---------- Source material

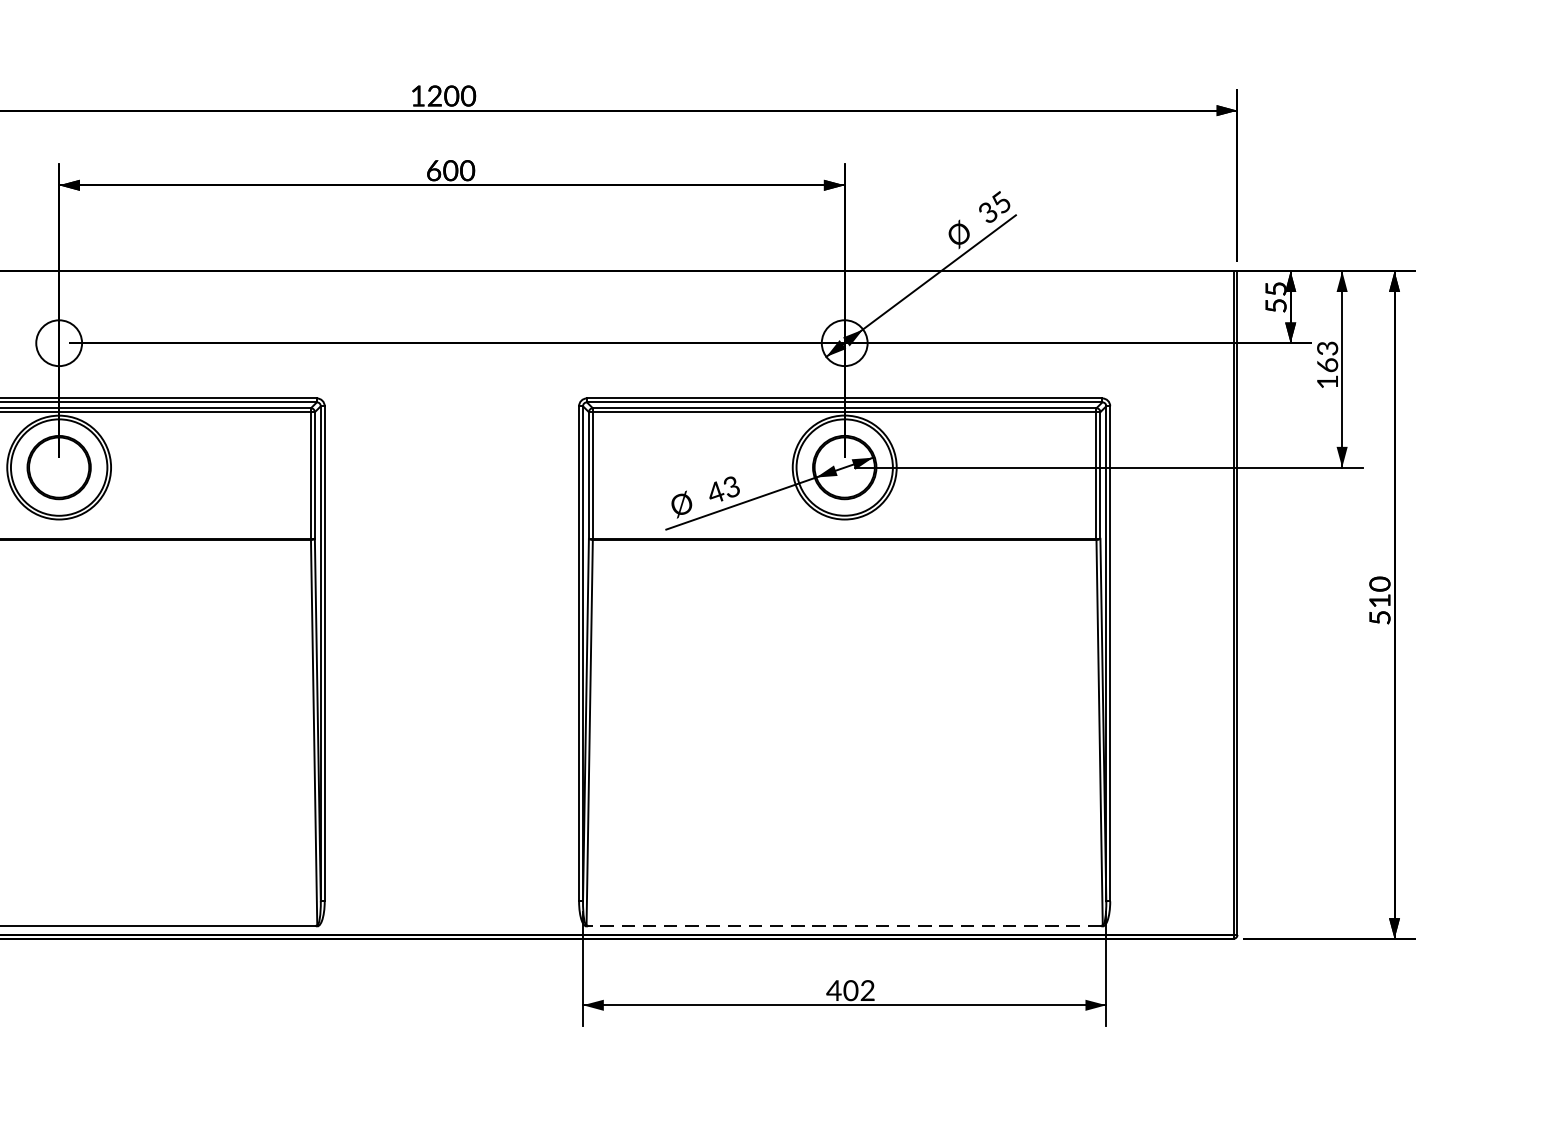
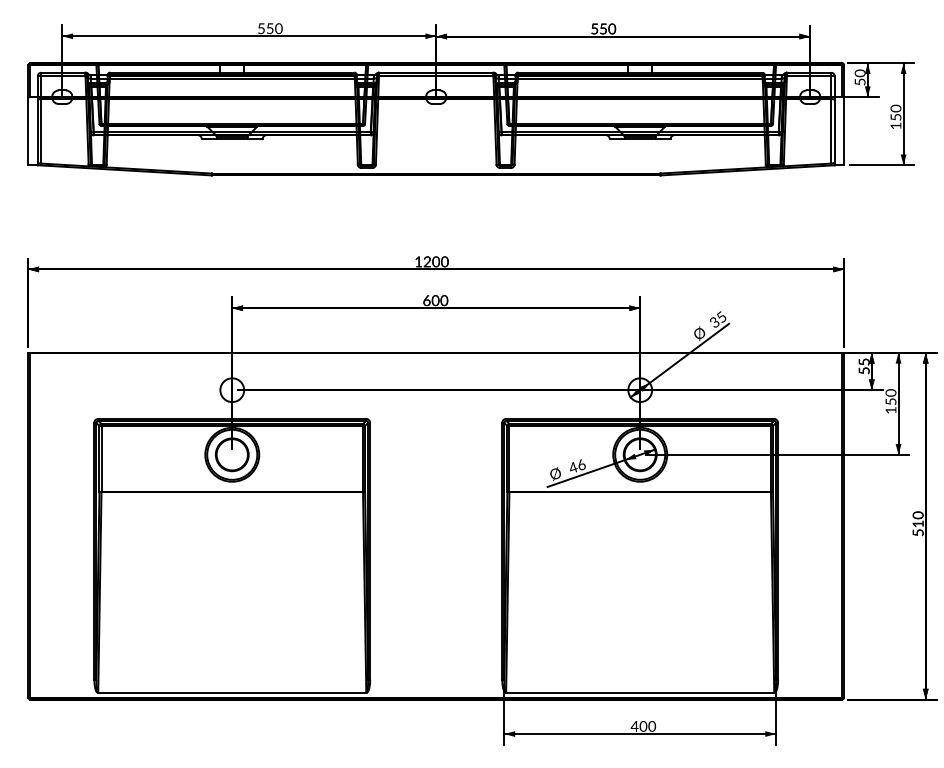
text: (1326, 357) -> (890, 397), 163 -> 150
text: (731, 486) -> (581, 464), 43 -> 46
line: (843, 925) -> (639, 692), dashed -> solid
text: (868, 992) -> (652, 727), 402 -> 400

--------------------
---------- Source material

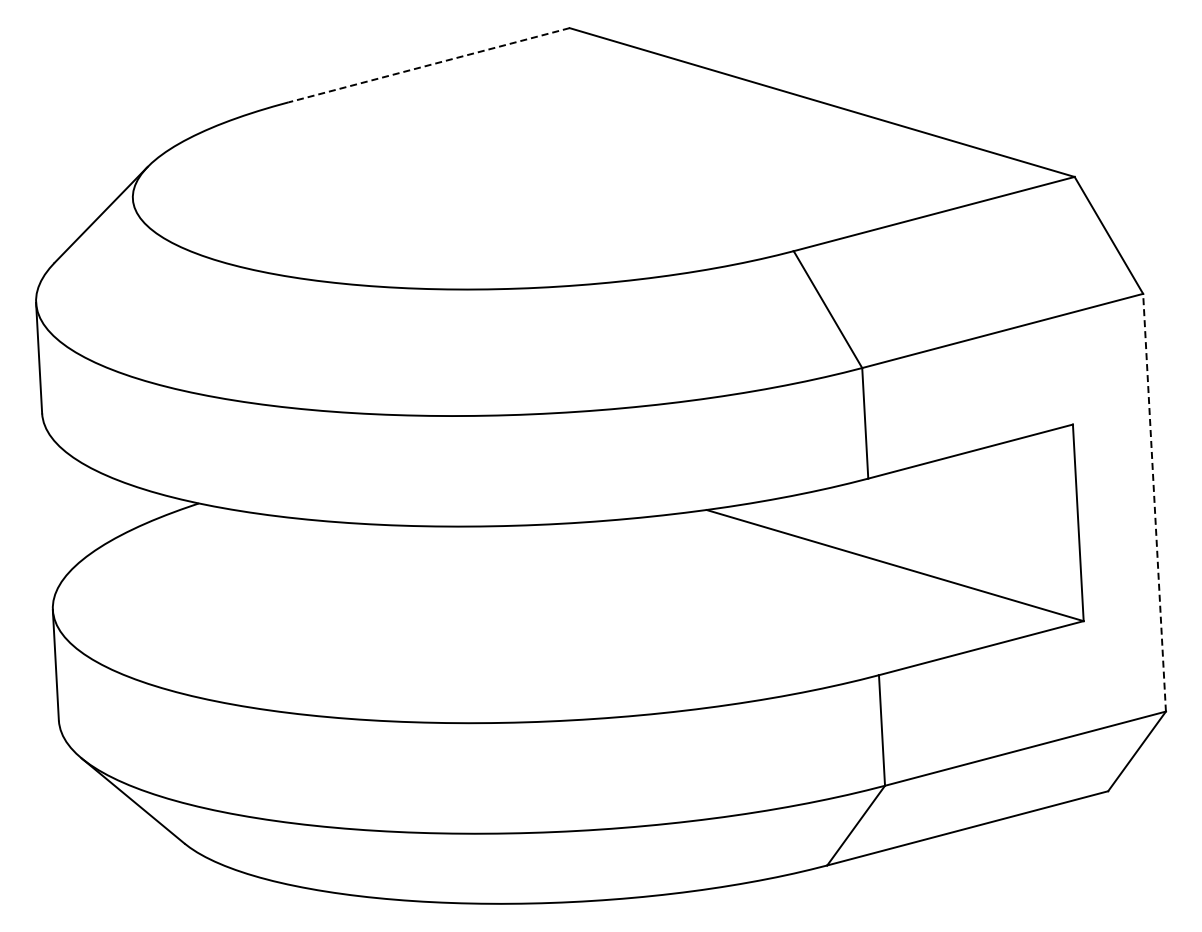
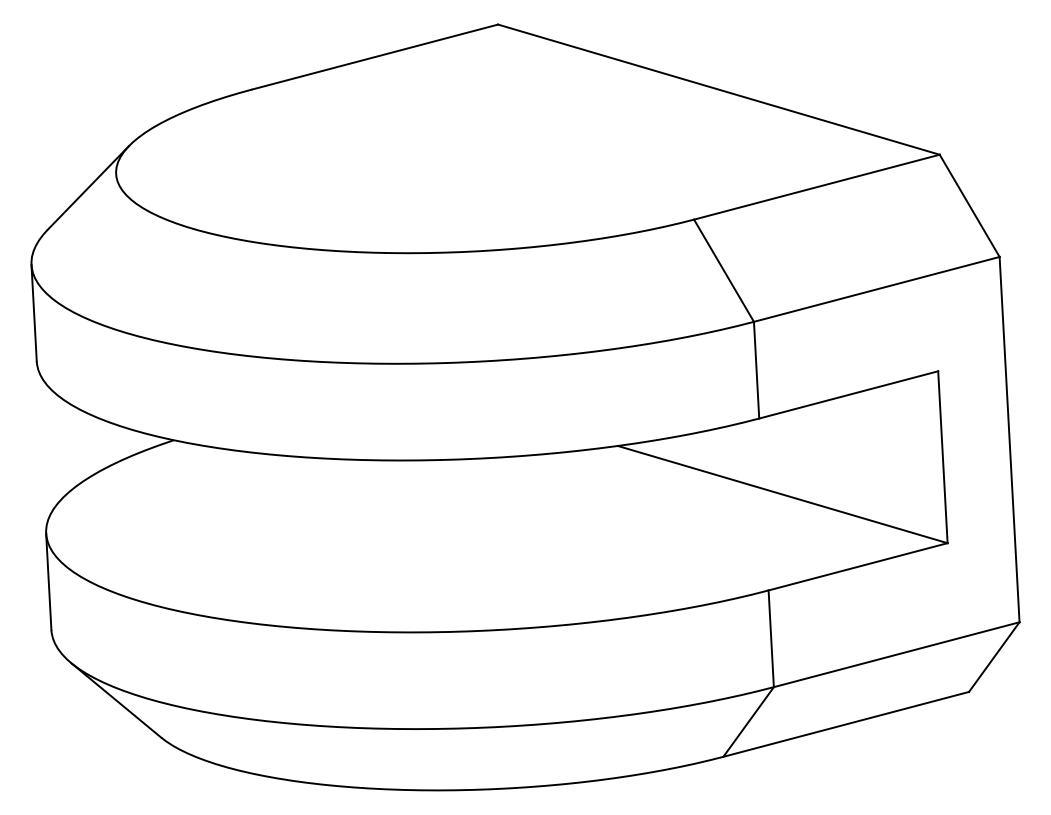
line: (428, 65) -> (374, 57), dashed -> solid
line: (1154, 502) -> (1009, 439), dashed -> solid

--------------------
---------- Source material

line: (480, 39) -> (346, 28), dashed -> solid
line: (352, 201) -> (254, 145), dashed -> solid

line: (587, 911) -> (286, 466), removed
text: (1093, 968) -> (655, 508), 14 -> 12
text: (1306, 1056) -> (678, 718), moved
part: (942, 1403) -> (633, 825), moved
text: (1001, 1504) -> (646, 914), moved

--------------------

As listed above, the lines from the line with "text: (1093, 968) -> (655, 508), 14 -> 12" to the line with "text: (1001, 1504) -> (646, 914), moved" are to be echoed exactly, with both ends included and nothing added.

### Response area
text: (1093, 968) -> (655, 508), 14 -> 12
text: (1306, 1056) -> (678, 718), moved
part: (942, 1403) -> (633, 825), moved
text: (1001, 1504) -> (646, 914), moved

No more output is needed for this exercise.